Faithfully repeat each entry below, minus the pictures.
BEGIN Exercise material
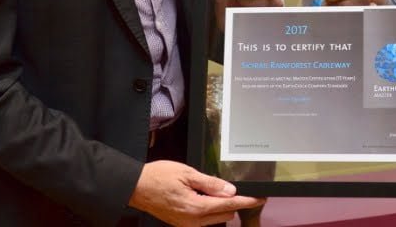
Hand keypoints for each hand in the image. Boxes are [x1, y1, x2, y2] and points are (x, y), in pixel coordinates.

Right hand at [129, 160, 264, 225]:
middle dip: (234, 202)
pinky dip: (209, 209)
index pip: (229, 205)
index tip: (260, 198)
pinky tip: (203, 195)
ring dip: (221, 206)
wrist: (136, 187)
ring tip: (214, 189)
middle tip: (233, 186)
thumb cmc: (159, 177)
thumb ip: (211, 183)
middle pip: (225, 214)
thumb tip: (231, 190)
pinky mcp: (182, 224)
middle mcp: (193, 221)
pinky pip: (203, 220)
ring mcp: (187, 224)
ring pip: (215, 218)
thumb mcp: (188, 173)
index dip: (247, 201)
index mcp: (196, 208)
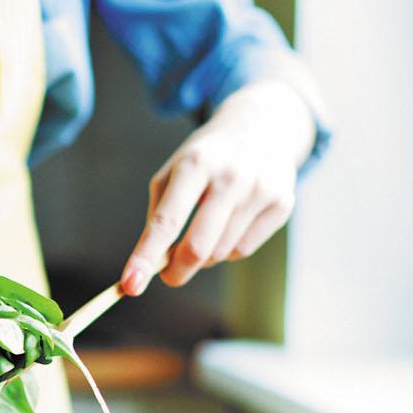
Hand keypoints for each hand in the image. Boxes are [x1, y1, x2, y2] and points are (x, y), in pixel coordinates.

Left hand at [120, 79, 314, 295]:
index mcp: (195, 164)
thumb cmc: (206, 159)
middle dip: (177, 271)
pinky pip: (244, 249)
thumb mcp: (173, 172)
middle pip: (197, 247)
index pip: (166, 221)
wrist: (261, 127)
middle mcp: (230, 175)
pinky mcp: (282, 203)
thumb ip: (159, 216)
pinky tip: (230, 223)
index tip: (129, 286)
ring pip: (221, 252)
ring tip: (205, 228)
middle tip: (168, 276)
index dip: (146, 256)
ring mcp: (260, 189)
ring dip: (204, 255)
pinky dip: (229, 248)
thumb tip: (151, 265)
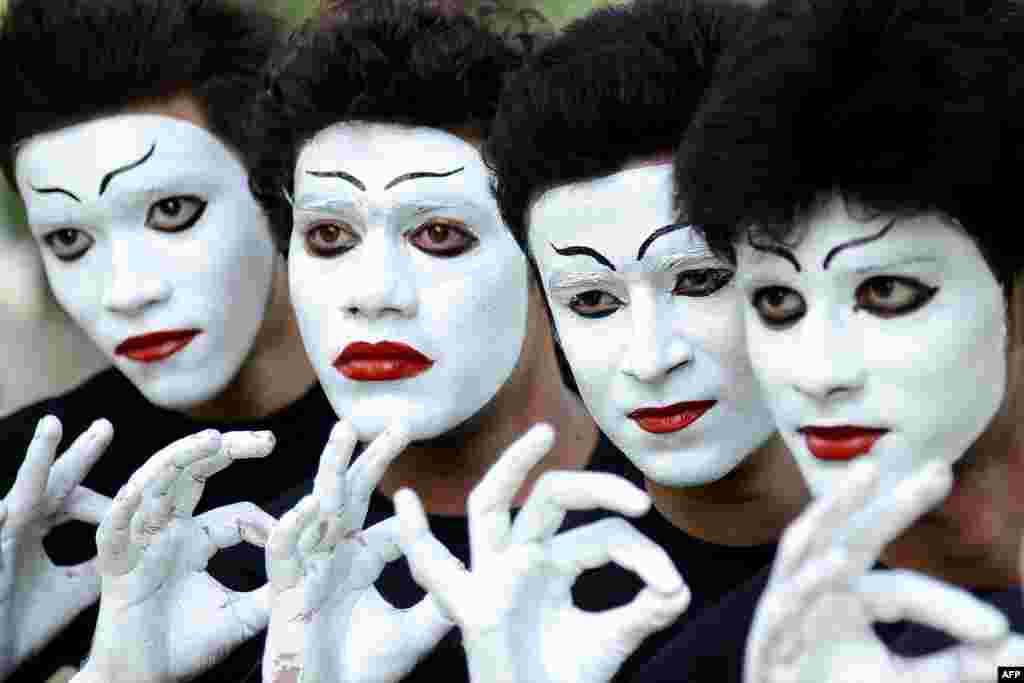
END Exercise material
## Written response
Hand keypoints for each hand in the image. Boxes are [x1, y1, x2, y2] and points are (x, y), in pixel coordinates.

Right hand at [129, 160, 264, 225]:
middle dip: (234, 202)
pinky dip: (209, 209)
index pip: (229, 205)
index tip: (260, 198)
pinky tip: (203, 195)
ring dip: (221, 206)
wrist: (136, 187)
ring tip: (214, 189)
middle tip: (233, 186)
thumb cmc: (159, 177)
thumb ip: (211, 183)
middle pip: (225, 214)
thumb tip: (231, 190)
pinky mcp: (182, 224)
middle mcp: (193, 221)
pinky pip: (203, 220)
ring mcp: (187, 224)
ring pip: (215, 218)
thumb mcp: (188, 173)
index dip: (247, 201)
index mcp: (196, 208)
Hand keypoints for each hand in the image. Boxes are [x1, y1, x2, y2] and points are (x, y), in pixel coordinates.

Left hand at [120, 79, 314, 295]:
index mcp: (195, 164)
thumb cmc: (206, 159)
middle dip: (177, 271)
pinky pip: (244, 249)
thumb mcp: (173, 172)
middle pip: (197, 247)
index pip: (166, 221)
wrist: (261, 127)
middle mcp: (230, 175)
pinky mcp: (282, 203)
thumb ip: (159, 216)
pinky tip: (230, 223)
index tip: (129, 286)
ring pip: (221, 252)
ring tip: (205, 228)
middle tip: (168, 276)
index dip: (146, 256)
ring mcp: (260, 189)
ring dip: (204, 255)
pinky dip: (229, 248)
thumb tip: (151, 265)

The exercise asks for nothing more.